Raising the alarm about depleted funding for the U.S. pandemic response, the White House said the government also would not have enough money to provide additional COVID-19 booster shots or variant-specific vaccines without a new injection of cash.
The White House has requested $22.5 billion in immediate emergency funding to fight the pandemic, but the money was removed from the latest government funding bill passed by lawmakers last week.
“We need this money now,” a senior administration official told reporters on a conference call. “Time is not on our side.”

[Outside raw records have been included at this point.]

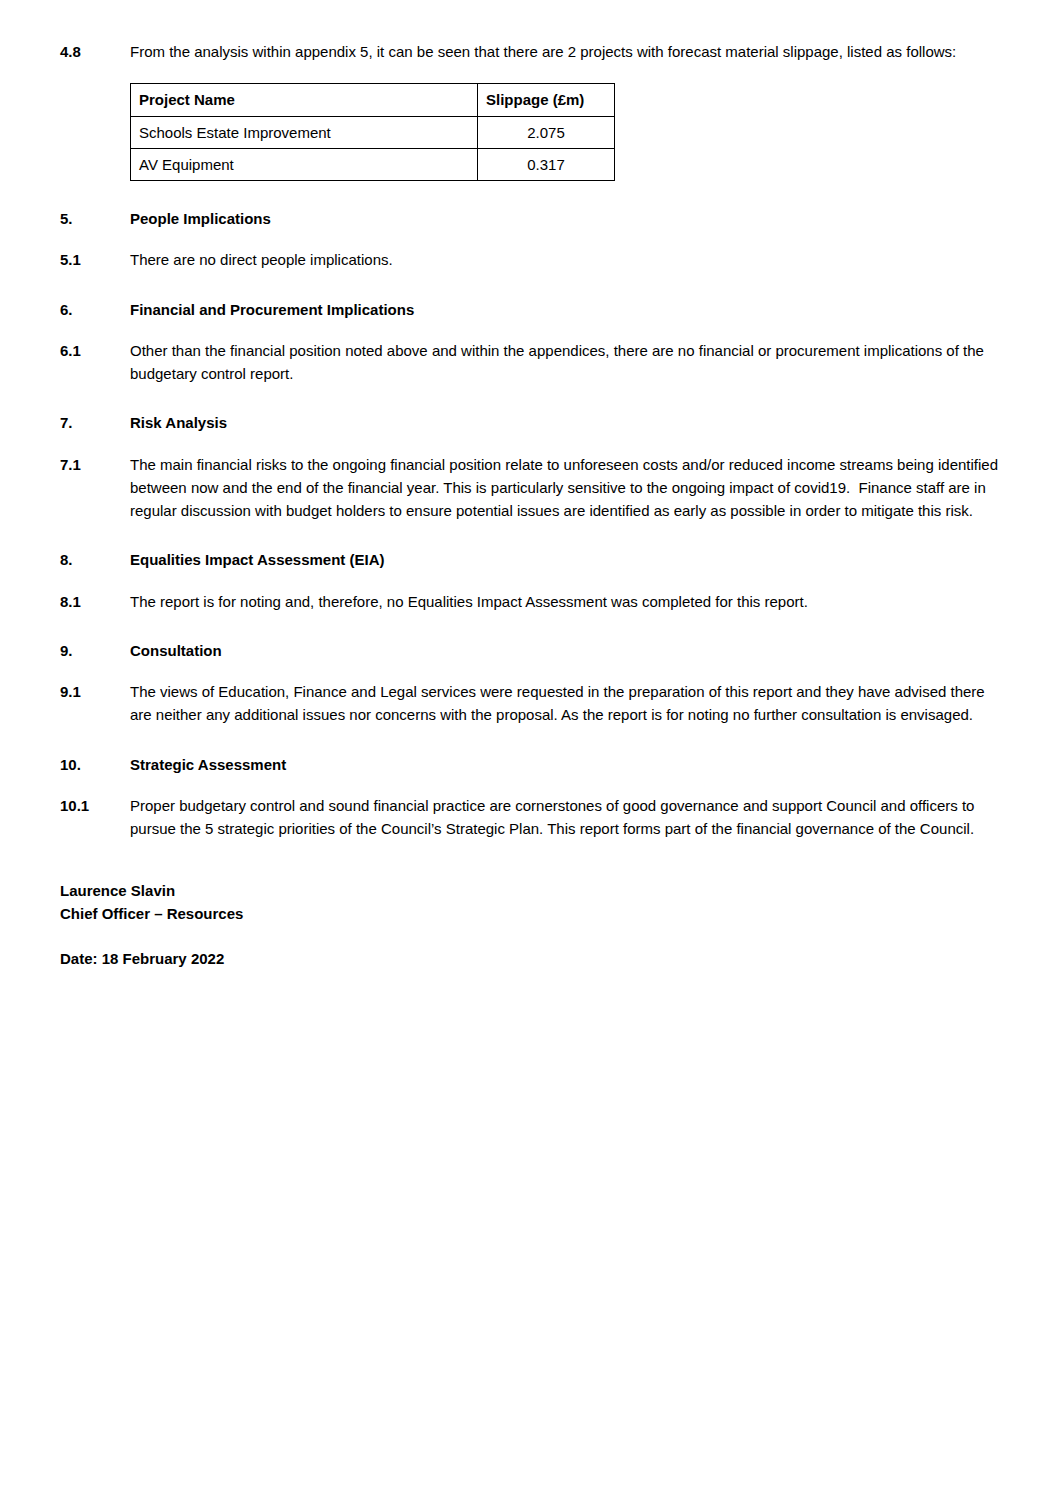4.8
From the analysis within appendix 5, it can be seen that there are 2 projects with forecast material slippage, listed as follows:
| Project Name | Slippage (£m) |
| --- | --- |
| Schools Estate Improvement | 2.075 |
| AV Equipment | 0.317 |
5.
People Implications
5.1
There are no direct people implications.
6.
Financial and Procurement Implications
6.1
Other than the financial position noted above and within the appendices, there are no financial or procurement implications of the budgetary control report.
7.
Risk Analysis
7.1
The main financial risks to the ongoing financial position relate to unforeseen costs and/or reduced income streams being identified between now and the end of the financial year. This is particularly sensitive to the ongoing impact of covid19. Finance staff are in regular discussion with budget holders to ensure potential issues are identified as early as possible in order to mitigate this risk.
8.
Equalities Impact Assessment (EIA)
8.1
The report is for noting and, therefore, no Equalities Impact Assessment was completed for this report.
9.
Consultation
9.1
The views of Education, Finance and Legal services were requested in the preparation of this report and they have advised there are neither any additional issues nor concerns with the proposal. As the report is for noting no further consultation is envisaged.
10.
Strategic Assessment
10.1
Proper budgetary control and sound financial practice are cornerstones of good governance and support Council and officers to pursue the 5 strategic priorities of the Council’s Strategic Plan. This report forms part of the financial governance of the Council.
Laurence Slavin
Chief Officer – Resources
Date: 18 February 2022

The official, speaking on condition of anonymity, said the government had planned to put in an order on March 25 for what would likely have been hundreds of thousands of doses of monoclonal treatments. That order would have to be scaled back or scrapped without new funds, the official said.
In addition, a program for medical providers to care for uninsured people will have to be scaled back in March and shuttered in April without additional funding, the White House said.
President Joe Biden is scheduled to sign the larger funding bill without the emergency pandemic relief on Tuesday afternoon at the White House. Republicans objected to the additional aid, arguing that it was not needed, while Democrats did not like how it was going to be distributed. Lawmakers plan to revisit the matter in separate legislation.